Os professores no ano letivo 1897/1898 foram: José Rodrigues Soares (Francês), Albino Dias Ladeira de Castro (Inglês e Alemão), Manuel Rodrigues Vieira (Português), Álvaro de Moura Coutinho de Almeida Eça (História), João da Maia Romão (Desenho), José Marques de Castilho (Latim), Elias Fernandes Pereira (Matemática) e Ildefonso Marques Mano (Geografia).

No ano letivo 1898/1899, os professores foram: Manuel Rodrigues Vieira (Português, Geografia e História), José Rodrigues Soares (Francês), José Marques de Castilho (Latim), Albino Dias Ladeira de Castro (Inglês e Alemão), Manuel Gonçalves de Figueiredo (Matemática), Elias Fernandes Pereira (Ciências Naturais) e João da Maia Romão (Desenho). Finalmente, no ano letivo 1899/1900, os professores foram:  Ildefonso Marques Mano (Português e História), José Marques de Castilho (Latim), José Rodrigues Soares (Francês), Albino Dias Ladeira de Castro (Alemão), Manuel Rodrigues Vieira (Geografia), Elias Fernandes Pereira (Ciências Naturais) e Francisco Augusto da Silva Rocha (Desenho).

No ano letivo 1899/1900, o quinto ano era frequentado por 12 alunos: César e Aristides de Sousa Mendes, Alfredo Rodrigues Coelho de Magalhães (de Frossos), Álvaro dos Santos Pato (de Troviscal), Caetano Tavares Afonso e Cunha (de Pardilhó), Dinis Severo Correia de Carvalho (do Porto), Fernão Corte Real da Fonseca (de Águeda), Jaime Dagoberto de Melo Freitas (de Aveiro), Jaime Pinto Osório (de Nova Goa), Joaquim Augusto Tavares da Silva (de Aveiro), Manuel Ferreira Canha (de Aveiro) e Manuel de Vasconcelos C. Meneses (de Marco de Canaveses).

No último ano em que frequentaram o Liceu Nacional de Aveiro, os irmãos Sousa Mendes aparecem como internos do Colégio Aveirense. Esse internamento poderá dever-se ao facto de em meados desse ano letivo (janeiro de 1899), o pai ter sido colocado nos Açores, e no mês de junho no Alentejo (Redondo), podendo este ter sido acompanhado pela esposa e pelo filho mais velhos, ficando os gémeos em Aveiro.
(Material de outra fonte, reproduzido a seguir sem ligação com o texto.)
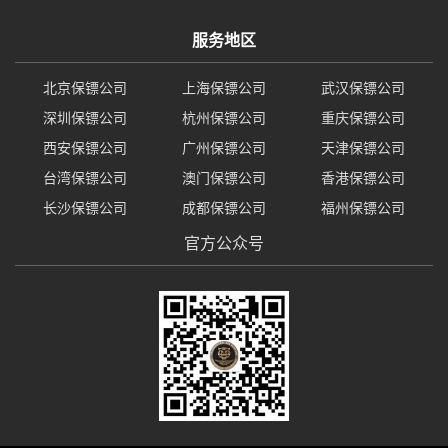
服务地区
北京保镖公司
上海保镖公司
武汉保镖公司
深圳保镖公司
杭州保镖公司
重庆保镖公司
西安保镖公司
广州保镖公司
天津保镖公司
台湾保镖公司
澳门保镖公司
香港保镖公司
长沙保镖公司
成都保镖公司
福州保镖公司
官方公众号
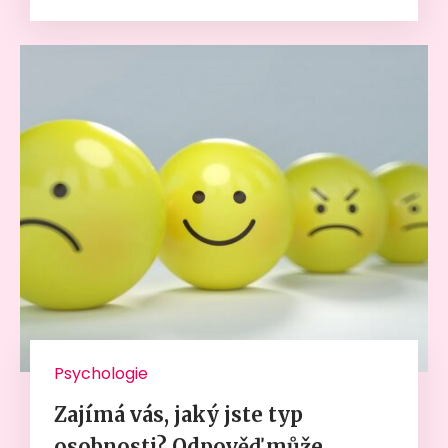
Psychologie
Zajímá vás, jaký jste typ
osobnosti? Odpověď může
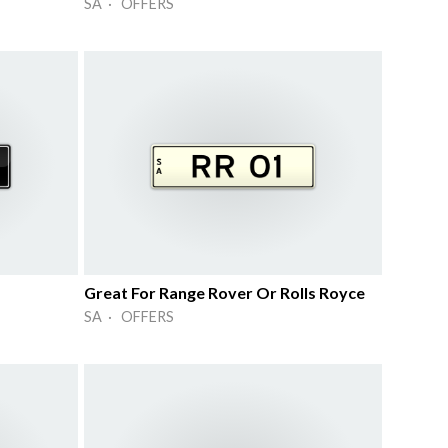
SA · OFFERS
Great For Range Rover Or Rolls Royce
SA · OFFERS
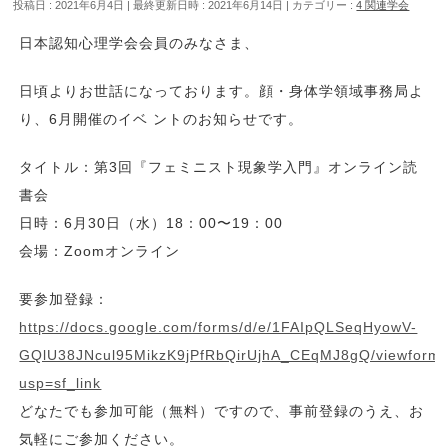
投稿日 : 2021年6月4日
最終更新日時 : 2021年6月14日
カテゴリー :
4 関連学会
日本認知心理学会会員のみなさま、
日頃よりお世話になっております。顔・身体学領域事務局よ
り、6月開催のイベ ントのお知らせです。
タイトル：第3回『フェミニスト現象学入門』オンライン読
書会
日時：6月30日（水）18：00〜19：00
会場：Zoomオンライン
要参加登録：
https://docs.google.com/forms/d/e/1FAIpQLSeqHyowV-
GQlU38JNcul95MikzK9jPfRbQirUjhA_CEqMJ8gQ/viewform
usp=sf_link
どなたでも参加可能（無料）ですので、事前登録のうえ、お
気軽にご参加ください。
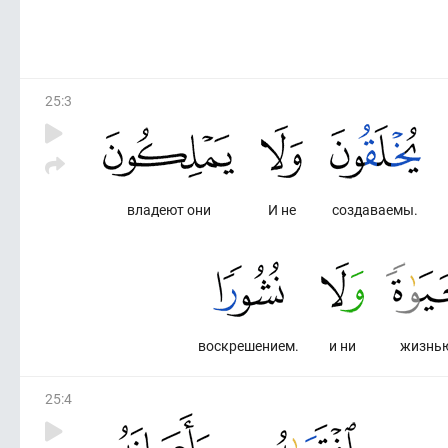
25
:
3
владеют они
И не
создаваемы.
воскрешением.
и ни
жизнью
25
:
4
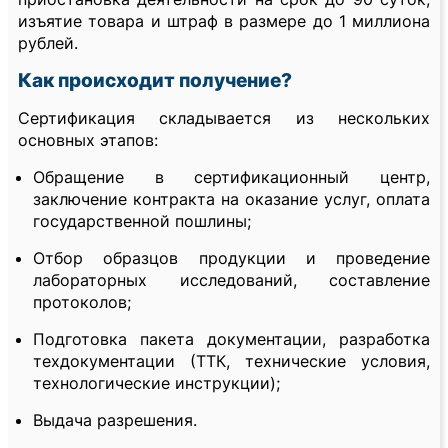
изъятие товара и штраф в размере до 1 миллиона
рублей.
Как происходит получение?
Сертификация складывается из нескольких
основных этапов:
Обращение в сертификационный центр,
заключение контракта на оказание услуг, оплата
государственной пошлины;
Отбор образцов продукции и проведение
лабораторных исследований, составление
протоколов;
Подготовка пакета документации, разработка
техдокументации (ТТК, технические условия,
технологические инструкции);
Выдача разрешения.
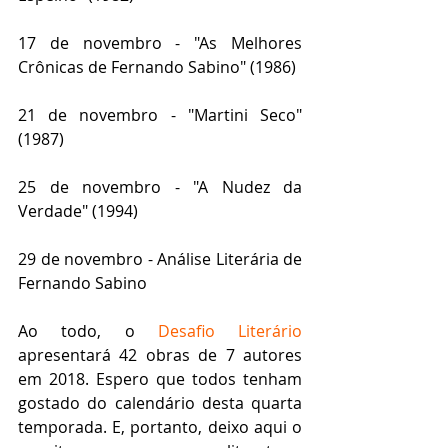
17 de novembro - "As Melhores 
Crônicas de Fernando Sabino" (1986)
21 de novembro - "Martini Seco" 
(1987) 
25 de novembro - "A Nudez da 
Verdade" (1994) 
29 de novembro - Análise Literária de 
Fernando Sabino
Ao todo, o 
Desafio Literário
apresentará 42 obras de 7 autores 
em 2018. Espero que todos tenham 
gostado do calendário desta quarta 
temporada. E, portanto, deixo aqui o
Carreira diplomática de Aristides e César  

Apesar de formados em Direito pela Universidade de Coimbra (1907), os irmãos César e Aristides seguiram a carreira diplomática, área em que se especializaram nessa mesma universidade, no ano de 1910.

Aristides de Sousa Mendes é mundialmente conhecido por ter passado milhares de vistos a judeus e outros perseguidos pelo regime nazi em França, conseguindo assim salvar milhares de vidas, facto que, no entanto, lhe ditou o fim da carreira diplomática e o condenou a um final de vida na pobreza.

Um dado menos conhecido da carreira diplomática de Aristides de Sousa Mendes é o facto de, em 1928, então Cônsul de Portugal na cidade espanhola de Vigo, ter sido escolhido pelo governo português para transportar a Irmã Lúcia (a única vidente de Fátima então ainda viva) de Coimbra para o convento de Tuy (Espanha).

César de Sousa Mendes foi nomeado Ministro dos Negócios Estrangeiros quando Salazar tomou posse como Presidente do Conselho de Ministros (primeiro-ministro).

Muito menos mediático do que o irmão Aristides, César de Sousa Mendes também ajudou a salvar algumas pessoas perseguidas pelo regime nazi. No ano de 1939, quando César Sousa Mendes era Embaixador de Portugal em Varsóvia, a capital polaca foi invadida pelas forças alemãs, tendo o diplomata português abrigado na cave da sua casa vários polacos durante cerca de três semanas que, desse modo, se salvaram dos intensos bombardeamentos de que a cidade foi alvo.

Na primavera do ano seguinte, César de Sousa Mendes chefiou temporariamente a missão diplomática portuguesa na Letónia, para onde levou Cecylia Dolata, tornando-a membro fictício da sua equipa diplomática. A seguir, autorizou o cônsul em Riga a emitir um passaporte português para essa polaca, que corria risco de vida no seu país, poder fugir para Portugal, país onde tinha trabalhado durante dez anos como professora de línguas.